Prompt: Copy each of the entries below faithfully, setting aside any pictures.

Photographed scenes with lens parameters
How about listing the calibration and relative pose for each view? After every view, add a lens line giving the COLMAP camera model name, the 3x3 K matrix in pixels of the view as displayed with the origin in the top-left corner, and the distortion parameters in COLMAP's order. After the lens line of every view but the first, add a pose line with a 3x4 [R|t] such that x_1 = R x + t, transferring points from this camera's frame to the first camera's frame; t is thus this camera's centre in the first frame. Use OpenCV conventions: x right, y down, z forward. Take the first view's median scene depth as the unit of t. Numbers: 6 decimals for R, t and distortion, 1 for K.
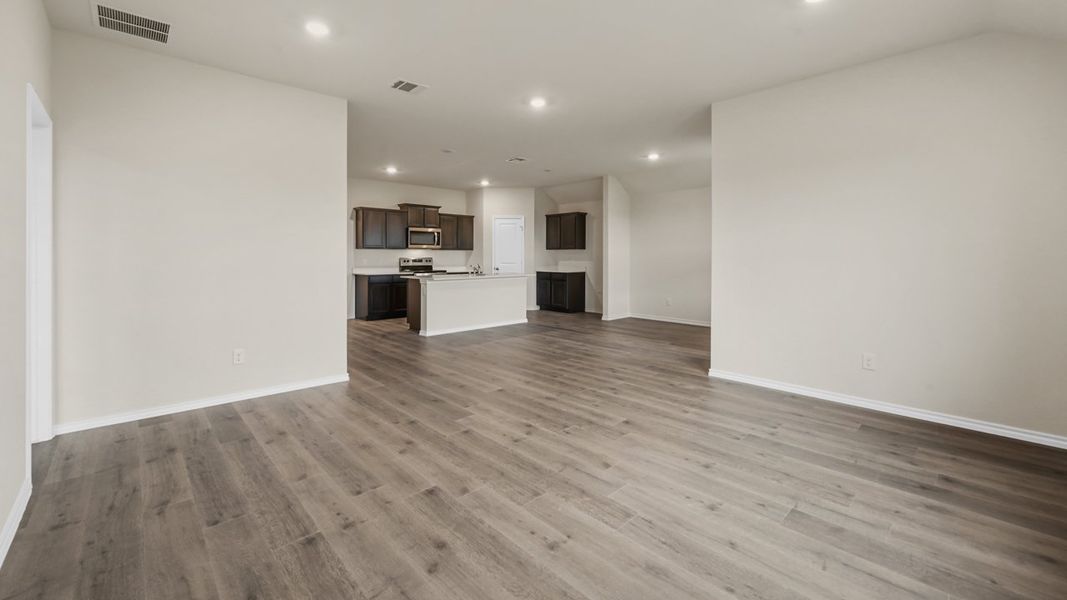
lens RADIAL K [[434.4, 0, 535.5], [0, 434.4, 299.5], [0, 0, 1]] dist [-0.002891, 0.000082]
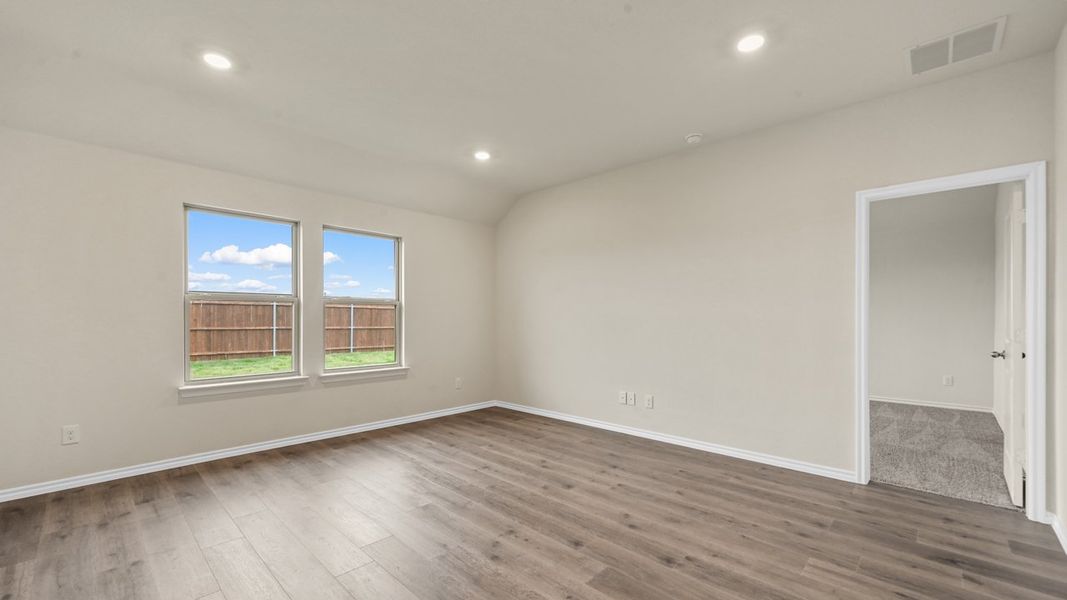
lens RADIAL K [[434.4, 0, 540.2], [0, 434.4, 303.4], [0, 0, 1]] dist [-0.002891, 0.000082]
pose [[-0.997748, -0.003797, -0.066971, -0.027180], [-0.008124, 0.997888, 0.064454, -0.111106], [0.066585, 0.064853, -0.995671, 1.148605]]
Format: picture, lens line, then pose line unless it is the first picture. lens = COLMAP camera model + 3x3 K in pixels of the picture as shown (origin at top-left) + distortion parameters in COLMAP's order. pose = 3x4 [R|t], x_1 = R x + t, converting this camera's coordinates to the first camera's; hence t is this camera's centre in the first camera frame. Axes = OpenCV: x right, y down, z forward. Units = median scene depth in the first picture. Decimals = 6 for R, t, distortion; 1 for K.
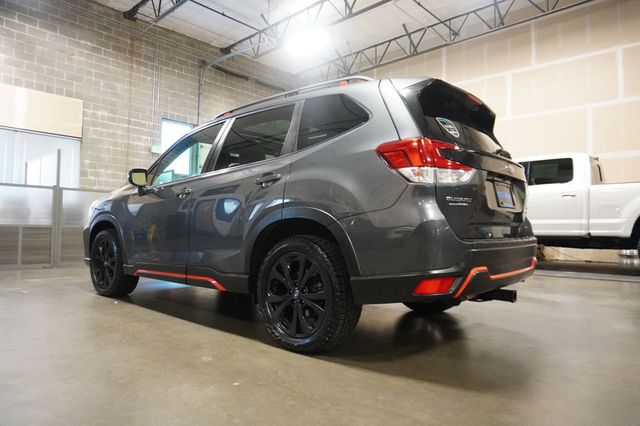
lens RADIAL K [[426.0, 0, 319.3], [0, 426.0, 212.8], [0, 0, 1]] dist [0.000723, -0.000950]
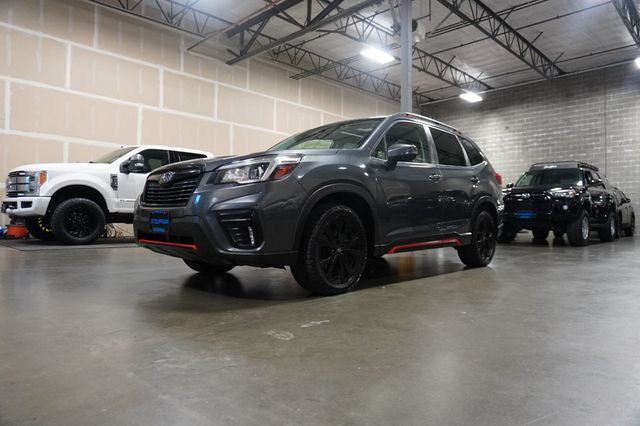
lens RADIAL K [[426.0, 0, 318.7], [0, 426.0, 212.8], [0, 0, 1]] dist [0.000723, -0.000950]
pose [[0.058781, 0.012483, 0.998193, -0.527181], [-0.044215, 0.998973, -0.009889, 0.037487], [-0.997291, -0.043554, 0.059272, 0.433352]]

Answer to the exercise:
How about listing the calibration and relative pose for each view? After every view, add a lens line giving the COLMAP camera model name, the 3x3 K matrix in pixels of the view as displayed with the origin in the top-left corner, and the distortion parameters in COLMAP's order. After the lens line of every view but the first, add a pose line with a 3x4 [R|t] such that x_1 = R x + t, transferring points from this camera's frame to the first camera's frame; t is thus this camera's centre in the first frame. Use OpenCV conventions: x right, y down, z forward. Take the first view's median scene depth as the unit of t. Numbers: 6 decimals for R, t and distortion, 1 for K.
lens RADIAL K [[434.4, 0, 535.5], [0, 434.4, 299.5], [0, 0, 1]] dist [-0.002891, 0.000082]
lens RADIAL K [[434.4, 0, 540.2], [0, 434.4, 303.4], [0, 0, 1]] dist [-0.002891, 0.000082]
pose [[-0.997748, -0.003797, -0.066971, -0.027180], [-0.008124, 0.997888, 0.064454, -0.111106], [0.066585, 0.064853, -0.995671, 1.148605]]
Format: picture, lens line, then pose line unless it is the first picture. lens = COLMAP camera model + 3x3 K in pixels of the picture as shown (origin at top-left) + distortion parameters in COLMAP's order. pose = 3x4 [R|t], x_1 = R x + t, converting this camera's coordinates to the first camera's; hence t is this camera's centre in the first camera frame. Axes = OpenCV: x right, y down, z forward. Units = median scene depth in the first picture. Decimals = 6 for R, t, distortion; 1 for K.
lens RADIAL K [[426.0, 0, 319.3], [0, 426.0, 212.8], [0, 0, 1]] dist [0.000723, -0.000950]
lens RADIAL K [[426.0, 0, 318.7], [0, 426.0, 212.8], [0, 0, 1]] dist [0.000723, -0.000950]
pose [[0.058781, 0.012483, 0.998193, -0.527181], [-0.044215, 0.998973, -0.009889, 0.037487], [-0.997291, -0.043554, 0.059272, 0.433352]]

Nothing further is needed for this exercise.